Hello, Is it possible to distribute the workload over 64 mpi threads and 4 Tesla gpus? I have an application that runs well using mpi and Fortran using 20 to 30 thousand cpus on a supercomputer. The application uses domain decomposition to solve an incompressible flow to study the breaking of waves using a two-phase formulation (water and air). A key part of the code uses multigrid to solve a variable-coefficient Poisson equation. The relaxation phase uses tridiagonal sweeps. The finest grid levels are typically 128^3 to 256^3 grid points. The coarsest grid levels are typically 8^3 grid points or smaller. I want to distribute the 64 finest subdomains over the gpus using MPI to manage memory and communication. If the coarsest levels are not efficiently solved using the gpus, I could use the cpus. Would this work? I could use a pencil decomposition that spans the entire domain, but then the tridiagonal sweeps would involve expensive all-to-all communication, which I want to avoid. Hence, my focus on smaller subdomains that are 128^3 to 256^3 grid points.
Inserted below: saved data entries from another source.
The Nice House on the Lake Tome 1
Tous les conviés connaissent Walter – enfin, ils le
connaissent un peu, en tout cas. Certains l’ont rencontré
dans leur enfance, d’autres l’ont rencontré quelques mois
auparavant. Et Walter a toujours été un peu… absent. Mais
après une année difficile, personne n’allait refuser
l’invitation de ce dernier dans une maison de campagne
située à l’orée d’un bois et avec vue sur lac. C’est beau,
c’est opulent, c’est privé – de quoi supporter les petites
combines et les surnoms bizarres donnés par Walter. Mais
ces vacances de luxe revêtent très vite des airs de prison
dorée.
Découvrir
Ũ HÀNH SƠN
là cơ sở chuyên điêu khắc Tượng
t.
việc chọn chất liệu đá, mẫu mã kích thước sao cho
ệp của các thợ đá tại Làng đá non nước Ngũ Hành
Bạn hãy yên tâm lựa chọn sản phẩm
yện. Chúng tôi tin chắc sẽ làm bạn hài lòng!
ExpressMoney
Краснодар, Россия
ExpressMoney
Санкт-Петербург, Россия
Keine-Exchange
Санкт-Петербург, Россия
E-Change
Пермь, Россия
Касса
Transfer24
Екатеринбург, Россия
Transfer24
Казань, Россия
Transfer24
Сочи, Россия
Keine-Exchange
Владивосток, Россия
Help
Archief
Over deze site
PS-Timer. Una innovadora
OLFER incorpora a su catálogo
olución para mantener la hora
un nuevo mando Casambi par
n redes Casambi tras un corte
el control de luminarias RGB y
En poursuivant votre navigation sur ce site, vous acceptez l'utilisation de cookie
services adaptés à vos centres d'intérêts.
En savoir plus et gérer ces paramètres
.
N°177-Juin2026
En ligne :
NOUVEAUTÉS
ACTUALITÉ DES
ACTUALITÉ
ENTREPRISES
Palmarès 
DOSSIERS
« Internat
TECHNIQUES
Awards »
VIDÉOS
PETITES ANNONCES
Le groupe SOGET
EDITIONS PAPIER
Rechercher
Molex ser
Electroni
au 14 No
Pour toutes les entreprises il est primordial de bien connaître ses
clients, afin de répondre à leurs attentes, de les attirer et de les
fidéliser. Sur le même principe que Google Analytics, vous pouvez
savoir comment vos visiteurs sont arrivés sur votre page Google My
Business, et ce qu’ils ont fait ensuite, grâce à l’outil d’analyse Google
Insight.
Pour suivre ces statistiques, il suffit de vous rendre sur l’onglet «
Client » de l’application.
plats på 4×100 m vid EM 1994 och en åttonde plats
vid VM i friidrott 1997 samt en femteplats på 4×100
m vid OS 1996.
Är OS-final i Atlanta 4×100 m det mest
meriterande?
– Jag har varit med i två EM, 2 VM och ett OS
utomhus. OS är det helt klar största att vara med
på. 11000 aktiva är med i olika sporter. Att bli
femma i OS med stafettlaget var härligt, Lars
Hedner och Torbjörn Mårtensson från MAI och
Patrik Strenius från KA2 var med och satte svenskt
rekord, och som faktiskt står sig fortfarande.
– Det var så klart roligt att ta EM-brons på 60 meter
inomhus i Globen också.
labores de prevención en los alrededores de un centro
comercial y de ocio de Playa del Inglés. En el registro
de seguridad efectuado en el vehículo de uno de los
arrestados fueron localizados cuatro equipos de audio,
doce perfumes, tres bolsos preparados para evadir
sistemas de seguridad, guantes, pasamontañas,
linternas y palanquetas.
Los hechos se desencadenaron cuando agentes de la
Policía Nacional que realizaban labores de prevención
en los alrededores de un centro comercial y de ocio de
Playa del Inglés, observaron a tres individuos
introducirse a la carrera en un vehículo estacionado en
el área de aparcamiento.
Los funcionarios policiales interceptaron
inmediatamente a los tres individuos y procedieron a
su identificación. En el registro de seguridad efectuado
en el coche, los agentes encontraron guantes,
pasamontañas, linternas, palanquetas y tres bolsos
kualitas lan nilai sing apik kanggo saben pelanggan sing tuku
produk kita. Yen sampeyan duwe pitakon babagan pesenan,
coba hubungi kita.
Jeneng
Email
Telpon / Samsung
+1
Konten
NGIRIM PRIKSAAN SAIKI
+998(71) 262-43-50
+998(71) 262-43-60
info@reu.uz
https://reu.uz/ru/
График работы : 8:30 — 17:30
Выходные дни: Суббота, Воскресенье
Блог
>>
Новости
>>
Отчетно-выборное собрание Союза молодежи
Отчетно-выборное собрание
Thank you, Doug.

Hi DougD,

Would this work?

Assuming that the computation over the find grid is parallelizable, it should work.

The problem size is larger enough that it should utilize the full GPU which is a bit problematic since you’ll have 8 ranks sharing the same GPU. Depending upon what each rank is doing, some may need to wait to use a GPU. Running a Multi-Process Service (MPS) server can help with time slicing.